When most people think about saving for retirement, they think about pensions, tax-advantaged/personal retirement savings plans, and government assistance. If you really want to grow your money, however, it is worth looking into other additional or supplemental investment options.


When a Pension Will and Won’t Work

Fewer organizations are offering pensions to their employees because of the tightening squeeze on their finances.

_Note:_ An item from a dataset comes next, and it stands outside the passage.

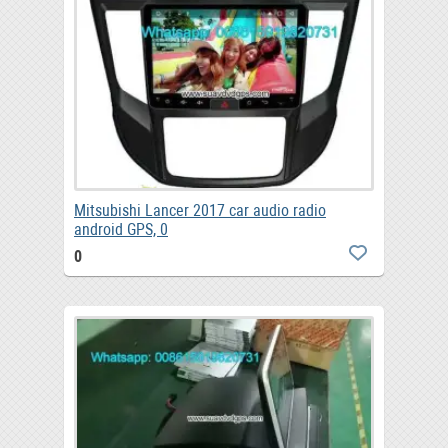
Mitsubishi Lancer 2017 car audio radio
android GPS, 0
0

If you are fortunate enough to work with an employer who offers a pension, there are a number of benefits to using one for your retirement:

  • Pensions provide tax relief on contributions
  • Compound interest means more money the sooner you start saving
  • Employers often match pension contributions up to a certain percent or dollar amount

As with many other types of investments, pensions can be difficult if not impossible to access. Not only are their age restrictions, but the money may not be immediately available when you need it the most.

Pensions also carry the risk of poor returns. Invested in shares and stocks, if your pension investments are performing poorly you can be left with less money than expected for your retirement.


When Tax-Advantaged/Personal Retirement Savings Plans Will and Won’t Work

Like RRSPs in Canada or a 401(k) in the U.S., personal retirement savings plans have recently become more readily available in Europe.

Tax-advantaged savings plans can be attractive for two key reasons:

  1. This is a long-term investment account (the longer you don’t touch the money, the more interest it will earn)
  2. Like the name implies, there are a number of tax advantages and benefits (including higher annual contributions, higher income tax returns, and greater tax exemptions)

The sooner you begin to invest in this type of plan, the better. Many financial experts predict that it takes a minimum of forty years to see notable returns on your investments. If you’re late in the retirement savings game, these may not be the best option for you.


When Government Plans Will and Won’t Work

The Baby Boomers may have enjoyed considerable government assistance when they retired. But the fact of the matter is that no one should be counting on government help to carry them through their golden years.

Relying on government assistance for retirement is the greatest risk of all. While it may be a nice supplement to your retirement income, it’s important to make wise investments and save when possible.


Alternative Retirement Saving Options

If you are fortunate enough to own your home, selling your home or taking out a reverse mortgage is one way you can add dollars to your wallet during retirement. Reverse mortgages do carry their own risks, however, including leaving your children with a large debt to repay upon your passing.

Then there are the many other alternative investment options available to you. Whether used on their own or to support your personal retirement savings plan, choosing something like peer-to-peer (P2P) lending regularly leads to higher returns for investors. Investors can secure returns that are higher on average while also knowing that they are supporting the growth of a small business.

The way we twenty-first-century consumers are investing our money is evolving. Tax-advantaged savings plans are not ideal for many and other investment options are proving to be more viable investment. There are a good mix of investment options, so be sure to investigate your choices and work with a financial planner for further guidance.